Gesù entrò di nuovo a Cafarnao dopo alcuni giorni. Si seppe che era in casa e si radunarono tante persone, da non esserci più posto neanche davanti alla porta, ed egli annunziava loro la parola.

Si recarono da lui con un paralitico portato da quattro persone. Non potendo però portarglielo innanzi, a causa della folla, scoperchiarono il tetto nel punto dov’egli si trovava e, fatta un’apertura, calarono il lettuccio su cui giaceva il paralitico. Gesù, vista la loro fede, disse al paralitico: «Figliolo, ti sono rimessi i tuoi peccati».

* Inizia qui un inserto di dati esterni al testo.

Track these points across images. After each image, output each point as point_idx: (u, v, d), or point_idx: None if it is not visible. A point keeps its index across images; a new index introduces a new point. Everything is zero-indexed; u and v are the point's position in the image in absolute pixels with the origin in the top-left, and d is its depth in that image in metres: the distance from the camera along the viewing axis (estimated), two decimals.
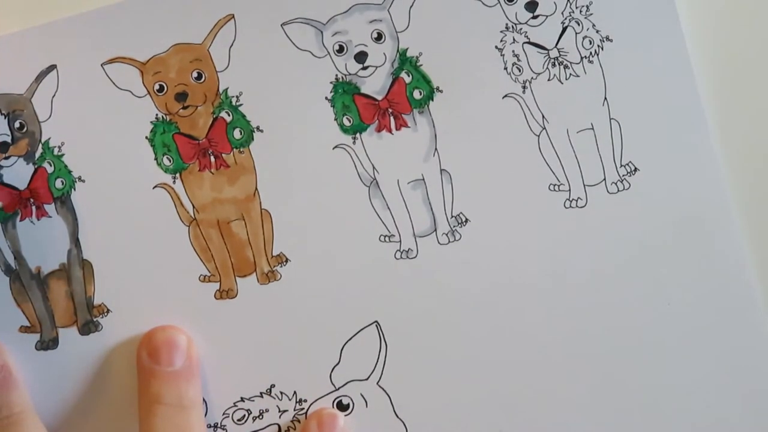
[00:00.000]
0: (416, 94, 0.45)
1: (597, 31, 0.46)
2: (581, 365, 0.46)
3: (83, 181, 0.44)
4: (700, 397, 0.46)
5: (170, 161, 0.45)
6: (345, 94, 0.45)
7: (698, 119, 0.46)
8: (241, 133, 0.45)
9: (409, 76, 0.45)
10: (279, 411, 0.45)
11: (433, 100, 0.45)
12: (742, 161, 0.46)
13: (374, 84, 0.45)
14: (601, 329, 0.46)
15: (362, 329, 0.45)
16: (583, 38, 0.46)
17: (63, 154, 0.44)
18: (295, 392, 0.45)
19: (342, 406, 0.45)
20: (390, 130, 0.46)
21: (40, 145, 0.44)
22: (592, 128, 0.46)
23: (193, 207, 0.45)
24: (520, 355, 0.46)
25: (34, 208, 0.44)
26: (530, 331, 0.46)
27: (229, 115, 0.45)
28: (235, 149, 0.45)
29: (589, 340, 0.46)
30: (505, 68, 0.45)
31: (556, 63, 0.46)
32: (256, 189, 0.45)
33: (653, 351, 0.46)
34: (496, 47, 0.45)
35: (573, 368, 0.46)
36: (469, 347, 0.46)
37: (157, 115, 0.45)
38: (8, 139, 0.44)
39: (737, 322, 0.46)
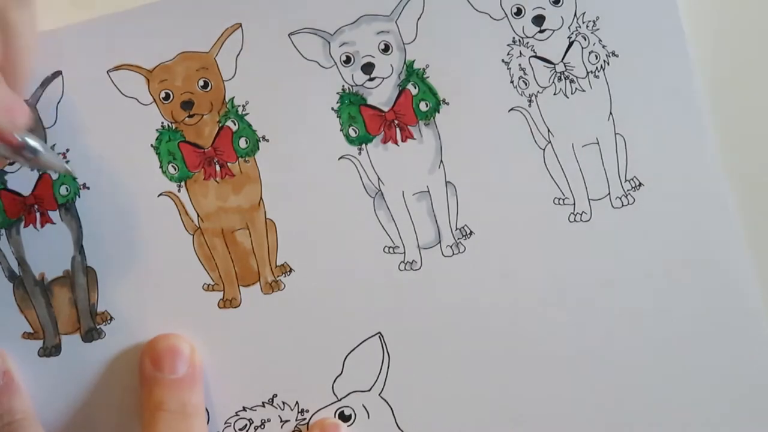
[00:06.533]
0: (422, 106, 0.45)
1: (603, 47, 0.46)
2: (585, 378, 0.46)
3: (88, 188, 0.44)
4: (702, 404, 0.46)
5: (175, 169, 0.45)
6: (351, 105, 0.45)
7: (702, 135, 0.46)
8: (246, 143, 0.45)
9: (415, 87, 0.45)
10: (281, 421, 0.45)
11: (439, 112, 0.45)
12: (745, 177, 0.47)
13: (381, 95, 0.45)
14: (606, 342, 0.46)
15: (365, 340, 0.45)
16: (590, 53, 0.46)
17: (68, 161, 0.44)
18: (297, 402, 0.45)
19: (344, 417, 0.45)
20: (396, 142, 0.46)
21: None
22: (597, 143, 0.46)
23: (198, 216, 0.45)
24: (523, 367, 0.46)
25: (38, 214, 0.44)
26: (534, 343, 0.46)
27: (235, 124, 0.45)
28: (240, 158, 0.45)
29: (593, 352, 0.46)
30: (512, 81, 0.46)
31: (562, 77, 0.46)
32: (261, 198, 0.45)
33: (656, 363, 0.46)
34: (503, 60, 0.45)
35: (577, 381, 0.46)
36: (471, 360, 0.46)
37: (162, 123, 0.45)
38: None
39: (740, 331, 0.46)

Seduti là erano alcuni scribi che pensavano in cuor loro: «Perché costui parla così? Bestemmia! Chi può rimettere i peccati se non Dio solo?». Ma Gesù, avendo subito conosciuto nel suo spirito che così pensavano tra sé, disse loro: «Perché pensate così nei vostri cuori? Che cosa è più facile: dire al paralitico: Ti sono rimessi i peccati, o dire: Alzati, prendi il tuo lettuccio e cammina? Ora, perché sappiate che il Figlio dell’uomo ha il potere sulla terra di rimettere i peccati, ti ordino – disse al paralitico – alzati, prendi il tuo lettuccio e va’ a casa tua». Quegli si alzò, prese il suo lettuccio e se ne andò in presenza di tutti e tutti si meravigliarono e lodavano Dio dicendo: «Non abbiamo mai visto nulla di simile!».

Viene portato da Gesù un uomo che non può camminare: un paralitico. Quanto deve aver sofferto, quest’uomo, per la sua condizione? Eppure, Gesù, guarendo prima il suo cuore e poi il suo corpo, sembra dirci che tornare in salute spiritualmente è ancora più importante.

E non c’è altra cura al tuo peccato, se non il perdono di Dio.

Non è facile vivere bene il sacramento della Confessione (o Riconciliazione), eppure, più lo viviamo, più lo capiamo. 

E ci aiuta ad essere umili, a riconoscere il bene e il male nella nostra vita, a lavorare sui nostri limiti e a ringraziare Dio per i passi in avanti. 

Perché confessarsi da un prete, che è un peccatore come noi? Perché a Dio piace che nessuno si salvi da solo. Non tutti sanno, forse, che anche i sacerdoti si accostano a un altro sacerdote per chiedere il perdono del Signore.

Nessuno si può autoassolvere, abbiamo sempre bisogno di camminare con qualcun altro verso la Salvezza.